# Ingersoll Rand Garage mate help please



## Detroitable (Oct 20, 2019)

have a IR garage mate air compressor that wont fill all the way. It stops running at around 75 pounds and trips the breaker on the machine. If I drain the tank it will run fine until it hits that point. Ive done a search and haven't found a lot of info. 

I was using it to run a roofing nailer with a 10 gauge extension cord it worked fine for a while then would only work plugged into the outlet. now it doesn't pressure it to 75 before it trips the breaker on the machine.

I've been rolling it around the yard a bit so I'm going to check the belt tension but any advice on what else to check. 



Run Capacitor?


I had to go rent a pancake compressor to finish the job.


----------



## Detroitable (Oct 20, 2019)

So after testing the capictors and checking the check valve. It turned out to be the fuse switch that kept popping. I replaced that and it works like new now.


----------



## stevon (Mar 5, 2019)

Detroitable,

Thanks for updating your post, many do not tell about their results here but aren't shy to ask for advice. Question though, "fuse switch" is that the thermal overload switch on the motor or the circuit breaker in your house that you replaced?
Also how many amps were are drawn at @75 PSI?

Stephen



Detroitable said:


> So after testing the capictors and checking the check valve. It turned out to be the fuse switch that kept popping. I replaced that and it works like new now.


----------



## Detroitable (Oct 20, 2019)

It’s the thermal
Overload. On mine it’s separate from the motor and has a clear rubber cap. It really is the weakest link in the system.


----------



## Detroitable (Oct 20, 2019)

It was a whopping $2.69.


----------



## stevon (Mar 5, 2019)

*Update*

Detroitable,

Thanks for the update!

Stephen



Detroitable said:


> It was a whopping $2.69.


----------

(Questions on scene geometry)
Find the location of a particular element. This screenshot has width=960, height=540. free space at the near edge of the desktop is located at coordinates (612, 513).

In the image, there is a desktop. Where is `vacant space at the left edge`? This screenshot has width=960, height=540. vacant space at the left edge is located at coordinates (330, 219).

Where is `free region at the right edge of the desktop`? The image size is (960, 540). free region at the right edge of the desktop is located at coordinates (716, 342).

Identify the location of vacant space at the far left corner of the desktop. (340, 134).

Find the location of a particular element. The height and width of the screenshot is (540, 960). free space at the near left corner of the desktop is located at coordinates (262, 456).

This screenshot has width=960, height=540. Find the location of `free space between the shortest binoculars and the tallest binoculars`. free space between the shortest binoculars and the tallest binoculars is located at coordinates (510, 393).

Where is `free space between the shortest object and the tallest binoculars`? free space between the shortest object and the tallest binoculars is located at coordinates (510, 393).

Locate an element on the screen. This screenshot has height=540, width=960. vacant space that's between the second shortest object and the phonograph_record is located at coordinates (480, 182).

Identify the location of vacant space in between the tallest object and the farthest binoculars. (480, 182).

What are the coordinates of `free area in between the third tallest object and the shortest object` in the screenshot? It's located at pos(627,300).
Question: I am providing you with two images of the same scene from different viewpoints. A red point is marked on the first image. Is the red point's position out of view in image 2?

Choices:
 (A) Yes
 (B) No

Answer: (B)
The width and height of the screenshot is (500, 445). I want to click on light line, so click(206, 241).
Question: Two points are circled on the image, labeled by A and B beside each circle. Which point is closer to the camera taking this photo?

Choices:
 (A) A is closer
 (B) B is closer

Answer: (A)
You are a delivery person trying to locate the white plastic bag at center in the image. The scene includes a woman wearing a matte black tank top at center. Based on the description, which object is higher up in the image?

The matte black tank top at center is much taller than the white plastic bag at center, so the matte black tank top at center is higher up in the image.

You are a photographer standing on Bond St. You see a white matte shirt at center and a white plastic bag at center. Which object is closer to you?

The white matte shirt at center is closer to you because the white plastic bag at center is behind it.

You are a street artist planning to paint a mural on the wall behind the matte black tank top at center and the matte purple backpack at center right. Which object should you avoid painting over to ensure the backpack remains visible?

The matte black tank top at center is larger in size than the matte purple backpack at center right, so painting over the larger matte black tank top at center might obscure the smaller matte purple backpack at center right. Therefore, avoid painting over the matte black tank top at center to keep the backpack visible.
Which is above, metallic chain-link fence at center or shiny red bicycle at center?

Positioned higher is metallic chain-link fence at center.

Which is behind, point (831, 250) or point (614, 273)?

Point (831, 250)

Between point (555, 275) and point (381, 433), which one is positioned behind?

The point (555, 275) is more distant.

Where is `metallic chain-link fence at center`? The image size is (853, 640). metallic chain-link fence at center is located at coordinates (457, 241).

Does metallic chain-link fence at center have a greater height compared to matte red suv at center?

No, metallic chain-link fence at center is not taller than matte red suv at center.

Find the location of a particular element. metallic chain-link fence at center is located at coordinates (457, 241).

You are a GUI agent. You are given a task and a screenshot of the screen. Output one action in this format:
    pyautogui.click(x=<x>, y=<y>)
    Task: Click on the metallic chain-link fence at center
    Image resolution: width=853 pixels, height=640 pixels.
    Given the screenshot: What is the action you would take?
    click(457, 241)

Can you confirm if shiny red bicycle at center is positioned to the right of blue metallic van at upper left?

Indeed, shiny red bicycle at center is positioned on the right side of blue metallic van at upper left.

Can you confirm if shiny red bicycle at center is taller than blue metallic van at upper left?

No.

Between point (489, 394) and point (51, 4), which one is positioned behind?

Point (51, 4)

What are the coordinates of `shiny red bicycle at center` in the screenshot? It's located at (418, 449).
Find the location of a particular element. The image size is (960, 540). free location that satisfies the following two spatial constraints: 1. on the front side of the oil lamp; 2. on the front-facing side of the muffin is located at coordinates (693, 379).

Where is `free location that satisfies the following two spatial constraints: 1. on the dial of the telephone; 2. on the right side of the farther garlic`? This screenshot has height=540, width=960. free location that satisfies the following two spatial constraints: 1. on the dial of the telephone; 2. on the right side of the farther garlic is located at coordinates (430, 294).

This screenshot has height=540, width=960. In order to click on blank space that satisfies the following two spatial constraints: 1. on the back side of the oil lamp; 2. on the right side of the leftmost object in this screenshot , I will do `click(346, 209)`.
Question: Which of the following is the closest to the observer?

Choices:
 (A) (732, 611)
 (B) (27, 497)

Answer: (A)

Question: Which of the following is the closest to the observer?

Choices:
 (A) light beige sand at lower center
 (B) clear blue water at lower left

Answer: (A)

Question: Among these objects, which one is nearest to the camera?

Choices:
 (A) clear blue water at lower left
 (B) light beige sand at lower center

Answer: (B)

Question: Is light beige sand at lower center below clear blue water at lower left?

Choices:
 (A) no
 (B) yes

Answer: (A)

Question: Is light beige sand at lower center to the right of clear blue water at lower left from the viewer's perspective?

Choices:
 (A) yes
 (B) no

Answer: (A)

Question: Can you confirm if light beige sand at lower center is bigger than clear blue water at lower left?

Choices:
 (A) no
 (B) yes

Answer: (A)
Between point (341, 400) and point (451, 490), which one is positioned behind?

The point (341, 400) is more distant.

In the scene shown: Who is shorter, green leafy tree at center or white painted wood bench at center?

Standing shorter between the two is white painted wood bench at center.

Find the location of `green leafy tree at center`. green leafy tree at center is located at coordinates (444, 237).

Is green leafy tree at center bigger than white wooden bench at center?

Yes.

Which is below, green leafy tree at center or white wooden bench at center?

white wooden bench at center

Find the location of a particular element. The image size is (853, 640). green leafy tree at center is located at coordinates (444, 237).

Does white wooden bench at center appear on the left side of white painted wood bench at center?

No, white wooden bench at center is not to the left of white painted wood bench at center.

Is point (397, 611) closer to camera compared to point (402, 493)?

• _What you have to do_: Copy the part of the compressor thread that opens with the words containing "I've been rolling" and closes with "finish the job.", word for word. The data shown comes from a source separate from the compressor thread.

• _Exercise solution_:
I've been rolling it around the yard a bit so I'm going to check the belt tension but any advice on what else to check. 



Run Capacitor?


I had to go rent a pancake compressor to finish the job.